お先供係
ここで、お先供係の方々がどういう方なのか、私なりの解釈を簡単に説明させていただきます。
お先供という方々は「お道具持ち」という名前で自分たちを呼んでいるようです。
<お道具>というのは、私の考えでは今のお先供の方々の遠いご先祖の方々が、ある時期に結束されて裸祭を意義たらしめるために、何とか助太刀をしようではないかと、強い決意をされた。その時に、いろんなお祭をにぎやかにする道具を寄付なさったというのが始まりのように思います。

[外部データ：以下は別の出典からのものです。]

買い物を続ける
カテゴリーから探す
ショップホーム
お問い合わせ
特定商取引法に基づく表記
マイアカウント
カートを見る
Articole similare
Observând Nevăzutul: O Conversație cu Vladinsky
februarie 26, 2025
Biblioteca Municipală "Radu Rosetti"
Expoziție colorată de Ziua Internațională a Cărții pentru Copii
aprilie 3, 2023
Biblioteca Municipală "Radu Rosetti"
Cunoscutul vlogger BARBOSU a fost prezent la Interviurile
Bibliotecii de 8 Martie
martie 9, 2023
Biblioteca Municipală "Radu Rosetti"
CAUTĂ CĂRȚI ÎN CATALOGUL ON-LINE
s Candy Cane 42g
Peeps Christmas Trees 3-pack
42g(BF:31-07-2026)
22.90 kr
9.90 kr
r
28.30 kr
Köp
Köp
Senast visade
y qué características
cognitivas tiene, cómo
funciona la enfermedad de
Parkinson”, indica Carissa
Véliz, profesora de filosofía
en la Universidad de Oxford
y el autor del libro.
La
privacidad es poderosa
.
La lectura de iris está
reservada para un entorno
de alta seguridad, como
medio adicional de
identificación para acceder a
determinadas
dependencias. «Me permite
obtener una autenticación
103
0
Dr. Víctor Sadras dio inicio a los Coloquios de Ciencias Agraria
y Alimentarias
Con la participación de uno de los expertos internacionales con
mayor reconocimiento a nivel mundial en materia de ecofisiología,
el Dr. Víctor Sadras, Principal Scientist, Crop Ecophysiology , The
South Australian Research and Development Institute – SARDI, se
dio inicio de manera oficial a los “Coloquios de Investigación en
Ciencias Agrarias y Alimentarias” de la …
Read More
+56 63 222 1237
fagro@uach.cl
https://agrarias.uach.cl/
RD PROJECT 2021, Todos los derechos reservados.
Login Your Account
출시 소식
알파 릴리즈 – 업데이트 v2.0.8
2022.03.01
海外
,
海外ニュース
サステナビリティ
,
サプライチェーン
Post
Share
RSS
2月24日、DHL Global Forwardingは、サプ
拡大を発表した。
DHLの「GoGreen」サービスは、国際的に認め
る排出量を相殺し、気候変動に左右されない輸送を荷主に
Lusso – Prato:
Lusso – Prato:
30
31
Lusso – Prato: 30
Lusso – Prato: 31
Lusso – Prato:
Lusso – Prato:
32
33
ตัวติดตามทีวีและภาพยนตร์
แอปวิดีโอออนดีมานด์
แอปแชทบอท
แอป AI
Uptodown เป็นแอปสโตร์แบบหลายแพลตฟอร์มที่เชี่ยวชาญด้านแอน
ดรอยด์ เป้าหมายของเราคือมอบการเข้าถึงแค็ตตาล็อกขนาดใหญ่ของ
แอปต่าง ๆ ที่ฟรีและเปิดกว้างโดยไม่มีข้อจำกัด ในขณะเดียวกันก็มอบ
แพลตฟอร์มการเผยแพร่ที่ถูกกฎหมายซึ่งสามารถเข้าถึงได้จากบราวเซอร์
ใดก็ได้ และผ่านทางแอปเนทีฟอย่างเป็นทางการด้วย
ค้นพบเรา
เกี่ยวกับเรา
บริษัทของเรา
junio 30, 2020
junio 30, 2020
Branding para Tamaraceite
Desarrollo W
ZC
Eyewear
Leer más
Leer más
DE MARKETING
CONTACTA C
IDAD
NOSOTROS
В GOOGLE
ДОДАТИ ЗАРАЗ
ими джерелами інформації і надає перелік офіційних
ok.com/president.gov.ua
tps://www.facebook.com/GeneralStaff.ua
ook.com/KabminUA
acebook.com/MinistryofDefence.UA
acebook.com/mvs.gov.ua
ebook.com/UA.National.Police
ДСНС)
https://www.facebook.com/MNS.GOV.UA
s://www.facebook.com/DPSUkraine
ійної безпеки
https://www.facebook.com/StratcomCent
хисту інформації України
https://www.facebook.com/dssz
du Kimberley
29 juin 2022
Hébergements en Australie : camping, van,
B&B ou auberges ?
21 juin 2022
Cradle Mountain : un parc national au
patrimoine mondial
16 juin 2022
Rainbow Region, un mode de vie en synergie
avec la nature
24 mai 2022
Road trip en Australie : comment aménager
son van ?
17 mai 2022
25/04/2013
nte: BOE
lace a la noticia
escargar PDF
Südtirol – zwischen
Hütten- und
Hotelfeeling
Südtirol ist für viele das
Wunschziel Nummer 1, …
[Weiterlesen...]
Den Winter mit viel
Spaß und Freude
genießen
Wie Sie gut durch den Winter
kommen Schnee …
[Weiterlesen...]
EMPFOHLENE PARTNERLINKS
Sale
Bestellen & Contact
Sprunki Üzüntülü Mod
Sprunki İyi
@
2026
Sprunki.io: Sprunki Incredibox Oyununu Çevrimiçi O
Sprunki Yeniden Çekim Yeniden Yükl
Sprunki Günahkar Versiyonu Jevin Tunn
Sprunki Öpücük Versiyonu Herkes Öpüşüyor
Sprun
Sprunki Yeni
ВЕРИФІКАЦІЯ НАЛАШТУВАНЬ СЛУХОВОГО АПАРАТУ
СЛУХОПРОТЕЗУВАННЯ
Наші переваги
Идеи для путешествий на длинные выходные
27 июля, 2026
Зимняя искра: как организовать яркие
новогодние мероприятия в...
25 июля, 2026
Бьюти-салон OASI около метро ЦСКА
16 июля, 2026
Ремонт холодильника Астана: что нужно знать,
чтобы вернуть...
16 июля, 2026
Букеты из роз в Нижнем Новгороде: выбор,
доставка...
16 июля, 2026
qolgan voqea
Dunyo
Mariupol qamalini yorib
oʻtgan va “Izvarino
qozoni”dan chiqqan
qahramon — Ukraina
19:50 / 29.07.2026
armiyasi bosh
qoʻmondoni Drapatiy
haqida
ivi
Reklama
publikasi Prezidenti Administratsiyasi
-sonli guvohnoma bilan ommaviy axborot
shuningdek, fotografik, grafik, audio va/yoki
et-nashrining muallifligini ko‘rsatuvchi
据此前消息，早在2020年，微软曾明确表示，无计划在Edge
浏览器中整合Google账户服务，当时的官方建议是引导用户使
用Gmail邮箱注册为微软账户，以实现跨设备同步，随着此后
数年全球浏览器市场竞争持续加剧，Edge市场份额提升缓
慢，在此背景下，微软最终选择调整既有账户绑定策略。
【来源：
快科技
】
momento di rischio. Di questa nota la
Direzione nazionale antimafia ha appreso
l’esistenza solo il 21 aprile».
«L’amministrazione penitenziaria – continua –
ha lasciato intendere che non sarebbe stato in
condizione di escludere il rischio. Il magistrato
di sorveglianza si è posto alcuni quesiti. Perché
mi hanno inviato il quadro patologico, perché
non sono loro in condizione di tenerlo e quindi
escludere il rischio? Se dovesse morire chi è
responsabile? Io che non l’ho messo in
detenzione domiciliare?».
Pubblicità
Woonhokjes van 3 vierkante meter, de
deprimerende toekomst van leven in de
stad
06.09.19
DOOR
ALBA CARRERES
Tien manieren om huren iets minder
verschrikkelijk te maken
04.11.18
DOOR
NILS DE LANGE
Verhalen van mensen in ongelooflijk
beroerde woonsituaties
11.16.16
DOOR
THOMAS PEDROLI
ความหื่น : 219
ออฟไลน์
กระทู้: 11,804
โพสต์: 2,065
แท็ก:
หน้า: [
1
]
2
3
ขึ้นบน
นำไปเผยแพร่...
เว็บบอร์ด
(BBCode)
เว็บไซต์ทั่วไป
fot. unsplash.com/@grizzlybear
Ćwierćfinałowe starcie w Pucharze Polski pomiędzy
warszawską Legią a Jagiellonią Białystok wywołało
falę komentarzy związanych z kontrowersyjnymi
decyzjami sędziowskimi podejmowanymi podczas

このお道具というのは、長さ約90センチ?幅約30センチ?の道具箱というものがまだありまして、毎年その箱から出して、私ども神主は準備するわけです。その道具の箱の裏に「明治二十何年」と年代が記されております。私は調べたものを持っておりますが、今日は見る間がないので詳しくは申し上げられませんが、作った日も書いてあったりします。それは、何のタレ兵衛は何を持つ。例えば「御弓 某氏・御鉾 某氏・御幣束 某氏」というように名前が書いてあり、役職も付いておりました。その方々のご親族、あるいは縁故の方々には、お先供としてご奉仕いだだいております。お先供の方々の祖先がお祭をするために、立派なお道具を支度してくれました。おそらく、昔は個人で支度なさったものだろうと思われます。今はお宮の経費で何でもかんでも支度してしまっていますけど、お先供の方々にはそういう歴史があるように思います。